Copy each entry below exactly. No images.
Records Start Marker
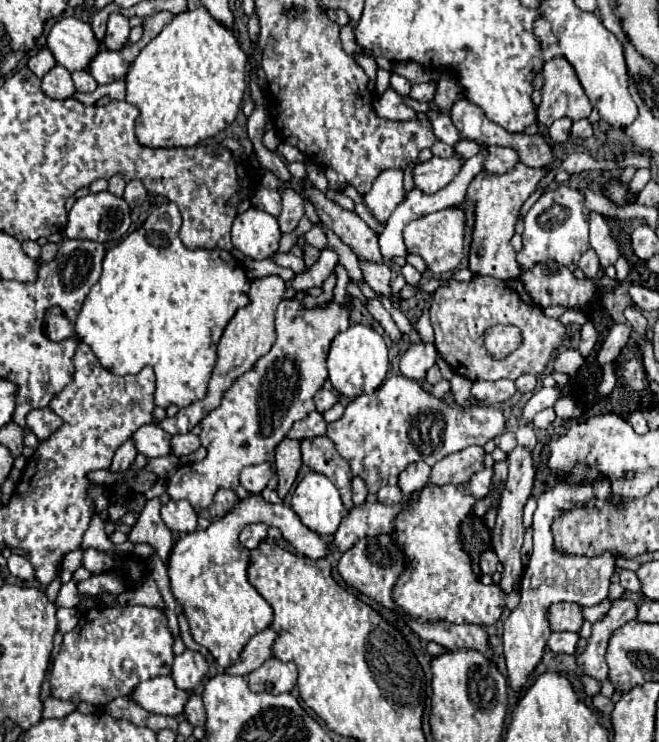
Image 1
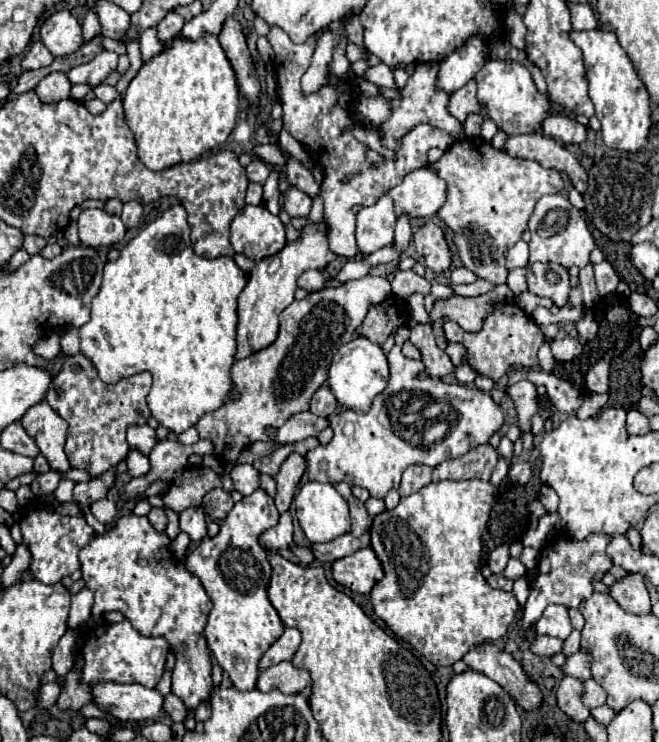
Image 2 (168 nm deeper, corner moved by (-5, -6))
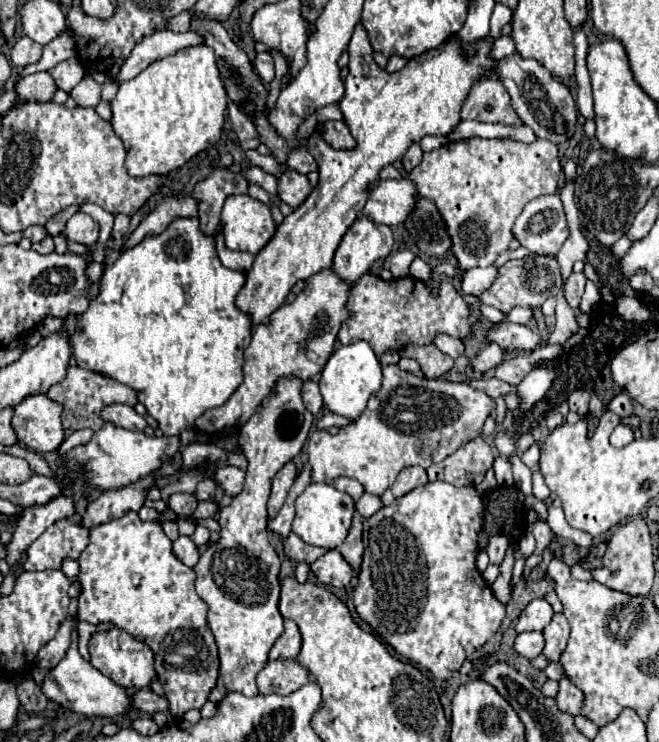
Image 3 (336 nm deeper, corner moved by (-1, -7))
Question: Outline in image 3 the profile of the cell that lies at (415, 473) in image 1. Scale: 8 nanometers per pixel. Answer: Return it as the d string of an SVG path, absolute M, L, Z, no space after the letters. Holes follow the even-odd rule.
M409 466L405 470L401 470L401 474L397 476L395 484L391 486L395 498L405 496L407 492L411 492L413 488L417 488L419 484L427 484L427 472L421 466Z

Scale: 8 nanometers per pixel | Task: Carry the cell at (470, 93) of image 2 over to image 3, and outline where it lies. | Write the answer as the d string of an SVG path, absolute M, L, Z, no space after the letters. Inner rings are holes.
M481 78L477 80L461 108L463 120L481 120L481 122L501 122L511 126L521 126L517 112L511 106L511 98L499 80Z

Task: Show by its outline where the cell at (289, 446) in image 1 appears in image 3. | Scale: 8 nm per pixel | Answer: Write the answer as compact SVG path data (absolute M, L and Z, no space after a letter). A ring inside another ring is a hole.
M287 462L279 472L277 476L273 478L273 488L271 488L271 498L269 498L269 518L275 518L275 514L279 512L279 508L283 506L287 494L289 494L289 488L291 484L295 482L297 478L297 466L295 462Z

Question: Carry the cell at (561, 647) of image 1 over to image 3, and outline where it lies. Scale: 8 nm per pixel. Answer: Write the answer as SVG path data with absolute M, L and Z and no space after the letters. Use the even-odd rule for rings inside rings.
M523 632L515 638L515 652L533 660L537 658L545 648L545 640L541 632Z

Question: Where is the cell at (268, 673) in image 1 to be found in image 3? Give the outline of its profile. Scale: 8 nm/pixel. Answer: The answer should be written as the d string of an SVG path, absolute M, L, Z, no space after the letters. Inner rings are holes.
M273 660L267 662L265 668L257 674L257 688L261 694L281 694L281 696L289 696L291 692L299 690L301 686L305 686L309 682L309 672L297 662L297 660Z

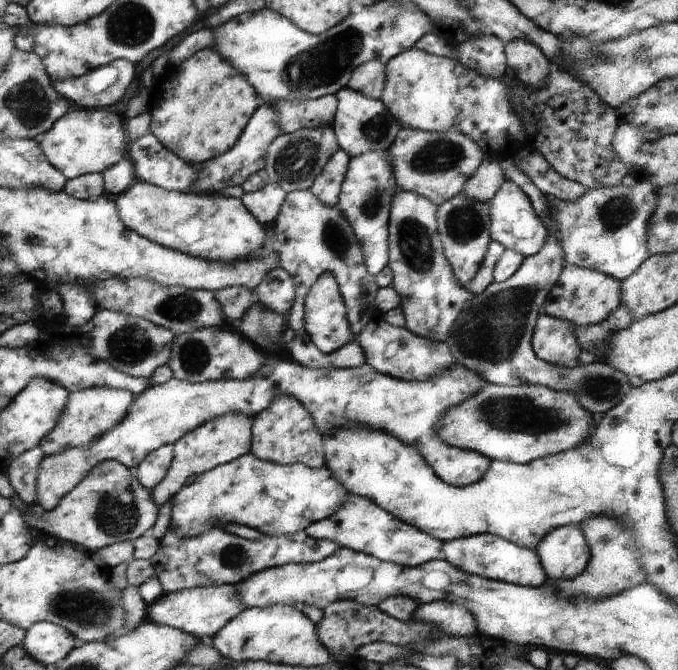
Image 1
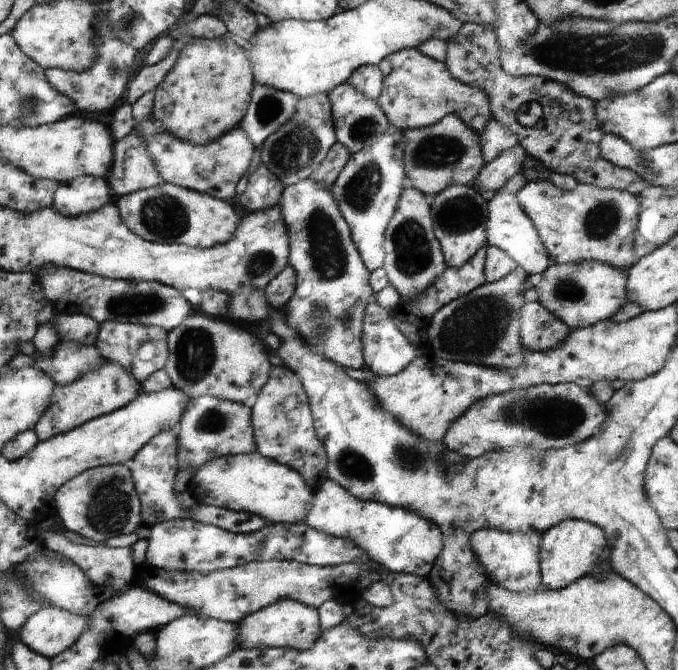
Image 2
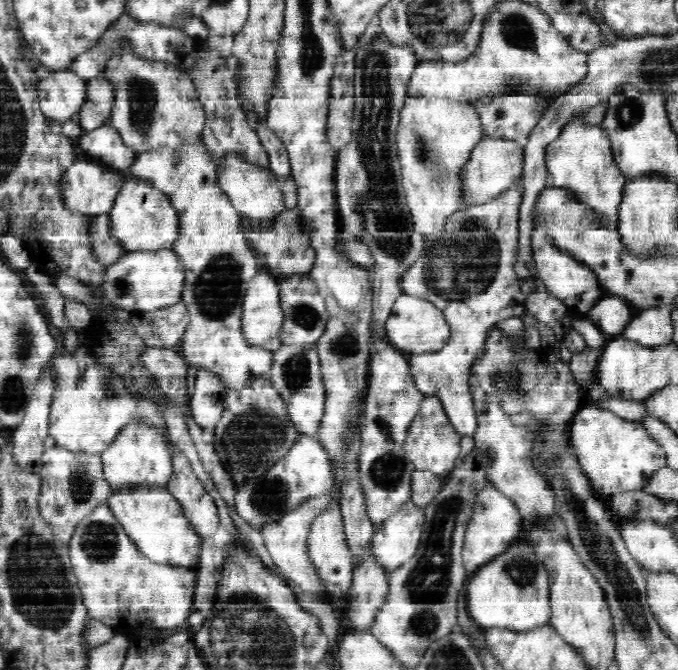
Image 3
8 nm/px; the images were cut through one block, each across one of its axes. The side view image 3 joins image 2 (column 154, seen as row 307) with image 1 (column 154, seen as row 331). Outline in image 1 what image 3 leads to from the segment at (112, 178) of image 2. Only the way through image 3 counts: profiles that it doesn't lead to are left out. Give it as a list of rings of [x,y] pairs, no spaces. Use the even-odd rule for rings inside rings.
[[[152,132],[130,142],[128,158],[135,165],[138,181],[165,190],[189,192],[199,181],[198,168],[169,150]]]

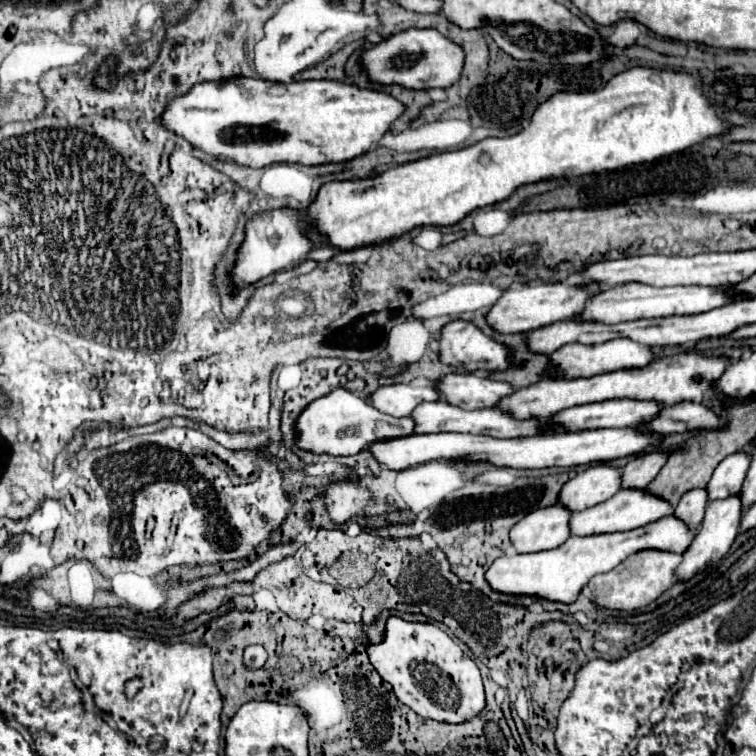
Records End Marker
- _Solved problem_
Image 1
Image 2 (168 nm deeper, corner moved by (-5, -6))
Image 3 (336 nm deeper, corner moved by (-1, -7))
Question: Outline in image 3 the profile of the cell that lies at (415, 473) in image 1. Scale: 8 nanometers per pixel. Answer: Return it as the d string of an SVG path, absolute M, L, Z, no space after the letters. Holes follow the even-odd rule.
M409 466L405 470L401 470L401 474L397 476L395 484L391 486L395 498L405 496L407 492L411 492L413 488L417 488L419 484L427 484L427 472L421 466Z

Scale: 8 nanometers per pixel | Task: Carry the cell at (470, 93) of image 2 over to image 3, and outline where it lies. | Write the answer as the d string of an SVG path, absolute M, L, Z, no space after the letters. Inner rings are holes.
M481 78L477 80L461 108L463 120L481 120L481 122L501 122L511 126L521 126L517 112L511 106L511 98L499 80Z

Task: Show by its outline where the cell at (289, 446) in image 1 appears in image 3. | Scale: 8 nm per pixel | Answer: Write the answer as compact SVG path data (absolute M, L and Z, no space after a letter). A ring inside another ring is a hole.
M287 462L279 472L277 476L273 478L273 488L271 488L271 498L269 498L269 518L275 518L275 514L279 512L279 508L283 506L287 494L289 494L289 488L291 484L295 482L297 478L297 466L295 462Z

Question: Carry the cell at (561, 647) of image 1 over to image 3, and outline where it lies. Scale: 8 nm per pixel. Answer: Write the answer as SVG path data with absolute M, L and Z and no space after the letters. Use the even-odd rule for rings inside rings.
M523 632L515 638L515 652L533 660L537 658L545 648L545 640L541 632Z

Question: Where is the cell at (268, 673) in image 1 to be found in image 3? Give the outline of its profile. Scale: 8 nm/pixel. Answer: The answer should be written as the d string of an SVG path, absolute M, L, Z, no space after the letters. Inner rings are holes.
M273 660L267 662L265 668L257 674L257 688L261 694L281 694L281 696L289 696L291 692L299 690L301 686L305 686L309 682L309 672L297 662L297 660Z

Image 1
Image 2
Image 3
8 nm/px; the images were cut through one block, each across one of its axes. The side view image 3 joins image 2 (column 154, seen as row 307) with image 1 (column 154, seen as row 331). Outline in image 1 what image 3 leads to from the segment at (112, 178) of image 2. Only the way through image 3 counts: profiles that it doesn't lead to are left out. Give it as a list of rings of [x,y] pairs, no spaces. Use the even-odd rule for rings inside rings.
[[[152,132],[130,142],[128,158],[135,165],[138,181],[165,190],[189,192],[199,181],[198,168],[169,150]]]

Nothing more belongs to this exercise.